**EXERCISE**
Set down every record below exactly as it stands.

[Dataset entries]
━━━━━━━━━━━━━━━━

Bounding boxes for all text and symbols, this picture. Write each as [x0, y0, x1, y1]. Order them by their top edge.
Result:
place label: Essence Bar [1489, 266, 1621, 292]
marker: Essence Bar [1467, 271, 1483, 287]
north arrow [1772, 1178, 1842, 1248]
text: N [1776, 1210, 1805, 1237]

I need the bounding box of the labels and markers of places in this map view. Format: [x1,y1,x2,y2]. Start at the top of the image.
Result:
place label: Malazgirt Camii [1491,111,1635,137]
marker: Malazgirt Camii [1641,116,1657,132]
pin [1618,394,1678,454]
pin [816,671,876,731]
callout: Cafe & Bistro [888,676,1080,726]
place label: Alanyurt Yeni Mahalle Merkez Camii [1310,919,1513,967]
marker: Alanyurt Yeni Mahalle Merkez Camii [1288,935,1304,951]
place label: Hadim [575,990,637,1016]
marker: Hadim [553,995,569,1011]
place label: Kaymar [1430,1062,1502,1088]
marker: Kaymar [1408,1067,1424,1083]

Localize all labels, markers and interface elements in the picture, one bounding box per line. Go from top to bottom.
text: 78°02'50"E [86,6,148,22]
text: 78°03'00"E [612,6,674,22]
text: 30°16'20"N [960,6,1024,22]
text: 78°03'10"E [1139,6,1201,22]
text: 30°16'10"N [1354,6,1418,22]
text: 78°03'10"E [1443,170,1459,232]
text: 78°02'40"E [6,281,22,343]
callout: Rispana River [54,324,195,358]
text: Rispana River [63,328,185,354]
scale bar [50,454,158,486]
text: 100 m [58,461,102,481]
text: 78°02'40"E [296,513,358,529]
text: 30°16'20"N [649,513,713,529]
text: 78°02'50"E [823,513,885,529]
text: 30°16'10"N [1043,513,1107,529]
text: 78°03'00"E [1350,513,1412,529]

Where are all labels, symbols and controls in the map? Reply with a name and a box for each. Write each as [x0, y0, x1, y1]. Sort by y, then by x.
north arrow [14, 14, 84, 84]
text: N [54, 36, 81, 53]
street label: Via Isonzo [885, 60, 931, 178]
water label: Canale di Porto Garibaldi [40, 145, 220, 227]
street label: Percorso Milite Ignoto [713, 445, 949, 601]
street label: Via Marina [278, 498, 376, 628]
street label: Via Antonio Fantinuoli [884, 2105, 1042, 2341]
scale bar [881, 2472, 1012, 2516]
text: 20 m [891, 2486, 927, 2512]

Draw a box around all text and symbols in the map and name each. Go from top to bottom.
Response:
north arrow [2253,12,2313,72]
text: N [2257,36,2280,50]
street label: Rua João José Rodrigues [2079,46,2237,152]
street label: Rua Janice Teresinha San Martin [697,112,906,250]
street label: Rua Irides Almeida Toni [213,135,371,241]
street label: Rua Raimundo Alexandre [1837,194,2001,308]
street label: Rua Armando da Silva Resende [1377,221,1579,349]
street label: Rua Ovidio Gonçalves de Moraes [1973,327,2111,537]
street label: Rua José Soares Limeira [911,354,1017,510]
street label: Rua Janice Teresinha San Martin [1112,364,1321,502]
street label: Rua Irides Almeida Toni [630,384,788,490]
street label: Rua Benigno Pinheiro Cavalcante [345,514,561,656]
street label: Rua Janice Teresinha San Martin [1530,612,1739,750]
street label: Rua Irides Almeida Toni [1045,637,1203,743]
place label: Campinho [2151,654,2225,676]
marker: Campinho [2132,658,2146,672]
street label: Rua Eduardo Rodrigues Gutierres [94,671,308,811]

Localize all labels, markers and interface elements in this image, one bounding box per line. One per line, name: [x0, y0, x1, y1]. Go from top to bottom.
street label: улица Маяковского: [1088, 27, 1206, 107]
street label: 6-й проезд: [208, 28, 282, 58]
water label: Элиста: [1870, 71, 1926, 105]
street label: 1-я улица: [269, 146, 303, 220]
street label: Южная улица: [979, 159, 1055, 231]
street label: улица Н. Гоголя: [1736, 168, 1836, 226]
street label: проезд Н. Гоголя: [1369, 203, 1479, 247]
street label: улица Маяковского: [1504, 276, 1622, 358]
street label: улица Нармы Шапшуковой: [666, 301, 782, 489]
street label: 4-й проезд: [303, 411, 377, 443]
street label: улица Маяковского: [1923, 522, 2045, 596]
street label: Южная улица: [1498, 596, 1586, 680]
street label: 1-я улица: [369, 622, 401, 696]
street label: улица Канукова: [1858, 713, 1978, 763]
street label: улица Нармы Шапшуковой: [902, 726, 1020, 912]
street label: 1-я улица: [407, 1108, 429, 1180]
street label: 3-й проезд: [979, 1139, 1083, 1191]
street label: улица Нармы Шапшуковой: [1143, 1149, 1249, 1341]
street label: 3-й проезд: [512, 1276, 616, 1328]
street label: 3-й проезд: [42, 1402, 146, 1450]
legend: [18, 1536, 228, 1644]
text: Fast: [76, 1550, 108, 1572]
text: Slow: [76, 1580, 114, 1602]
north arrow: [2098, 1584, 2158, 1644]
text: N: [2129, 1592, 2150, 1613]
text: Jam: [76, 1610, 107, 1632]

━━━━━━━━━━━━━━━━

**EXERCISE RESULT**
Bounding boxes for all text and symbols, this picture. Write each as [x0, y0, x1, y1]. Order them by their top edge.
Result:
place label: Essence Bar [1489, 266, 1621, 292]
marker: Essence Bar [1467, 271, 1483, 287]
north arrow [1772, 1178, 1842, 1248]
text: N [1776, 1210, 1805, 1237]

I need the bounding box of the labels and markers of places in this map view. Format: [x1,y1,x2,y2]. Start at the top of the image.
Result:
place label: Malazgirt Camii [1491,111,1635,137]
marker: Malazgirt Camii [1641,116,1657,132]
pin [1618,394,1678,454]
pin [816,671,876,731]
callout: Cafe & Bistro [888,676,1080,726]
place label: Alanyurt Yeni Mahalle Merkez Camii [1310,919,1513,967]
marker: Alanyurt Yeni Mahalle Merkez Camii [1288,935,1304,951]
place label: Hadim [575,990,637,1016]
marker: Hadim [553,995,569,1011]
place label: Kaymar [1430,1062,1502,1088]
marker: Kaymar [1408,1067,1424,1083]

Localize all labels, markers and interface elements in the picture, one bounding box per line. Go from top to bottom.
text: 78°02'50"E [86,6,148,22]
text: 78°03'00"E [612,6,674,22]
text: 30°16'20"N [960,6,1024,22]
text: 78°03'10"E [1139,6,1201,22]
text: 30°16'10"N [1354,6,1418,22]
text: 78°03'10"E [1443,170,1459,232]
text: 78°02'40"E [6,281,22,343]
callout: Rispana River [54,324,195,358]
text: Rispana River [63,328,185,354]
scale bar [50,454,158,486]
text: 100 m [58,461,102,481]
text: 78°02'40"E [296,513,358,529]
text: 30°16'20"N [649,513,713,529]
text: 78°02'50"E [823,513,885,529]
text: 30°16'10"N [1043,513,1107,529]
text: 78°03'00"E [1350,513,1412,529]

Where are all labels, symbols and controls in the map? Reply with a name and a box for each. Write each as [x0, y0, x1, y1]. Sort by y, then by x.
north arrow [14, 14, 84, 84]
text: N [54, 36, 81, 53]
street label: Via Isonzo [885, 60, 931, 178]
water label: Canale di Porto Garibaldi [40, 145, 220, 227]
street label: Percorso Milite Ignoto [713, 445, 949, 601]
street label: Via Marina [278, 498, 376, 628]
street label: Via Antonio Fantinuoli [884, 2105, 1042, 2341]
scale bar [881, 2472, 1012, 2516]
text: 20 m [891, 2486, 927, 2512]

Draw a box around all text and symbols in the map and name each. Go from top to bottom.
Response:
north arrow [2253,12,2313,72]
text: N [2257,36,2280,50]
street label: Rua João José Rodrigues [2079,46,2237,152]
street label: Rua Janice Teresinha San Martin [697,112,906,250]
street label: Rua Irides Almeida Toni [213,135,371,241]
street label: Rua Raimundo Alexandre [1837,194,2001,308]
street label: Rua Armando da Silva Resende [1377,221,1579,349]
street label: Rua Ovidio Gonçalves de Moraes [1973,327,2111,537]
street label: Rua José Soares Limeira [911,354,1017,510]
street label: Rua Janice Teresinha San Martin [1112,364,1321,502]
street label: Rua Irides Almeida Toni [630,384,788,490]
street label: Rua Benigno Pinheiro Cavalcante [345,514,561,656]
street label: Rua Janice Teresinha San Martin [1530,612,1739,750]
street label: Rua Irides Almeida Toni [1045,637,1203,743]
place label: Campinho [2151,654,2225,676]
marker: Campinho [2132,658,2146,672]
street label: Rua Eduardo Rodrigues Gutierres [94,671,308,811]

Localize all labels, markers and interface elements in this image, one bounding box per line. One per line, name: [x0, y0, x1, y1]. Go from top to bottom.
street label: улица Маяковского: [1088, 27, 1206, 107]
street label: 6-й проезд: [208, 28, 282, 58]
water label: Элиста: [1870, 71, 1926, 105]
street label: 1-я улица: [269, 146, 303, 220]
street label: Южная улица: [979, 159, 1055, 231]
street label: улица Н. Гоголя: [1736, 168, 1836, 226]
street label: проезд Н. Гоголя: [1369, 203, 1479, 247]
street label: улица Маяковского: [1504, 276, 1622, 358]
street label: улица Нармы Шапшуковой: [666, 301, 782, 489]
street label: 4-й проезд: [303, 411, 377, 443]
street label: улица Маяковского: [1923, 522, 2045, 596]
street label: Южная улица: [1498, 596, 1586, 680]
street label: 1-я улица: [369, 622, 401, 696]
street label: улица Канукова: [1858, 713, 1978, 763]
street label: улица Нармы Шапшуковой: [902, 726, 1020, 912]
street label: 1-я улица: [407, 1108, 429, 1180]
street label: 3-й проезд: [979, 1139, 1083, 1191]
street label: улица Нармы Шапшуковой: [1143, 1149, 1249, 1341]
street label: 3-й проезд: [512, 1276, 616, 1328]
street label: 3-й проезд: [42, 1402, 146, 1450]
legend: [18, 1536, 228, 1644]
text: Fast: [76, 1550, 108, 1572]
text: Slow: [76, 1580, 114, 1602]
north arrow: [2098, 1584, 2158, 1644]
text: N: [2129, 1592, 2150, 1613]
text: Jam: [76, 1610, 107, 1632]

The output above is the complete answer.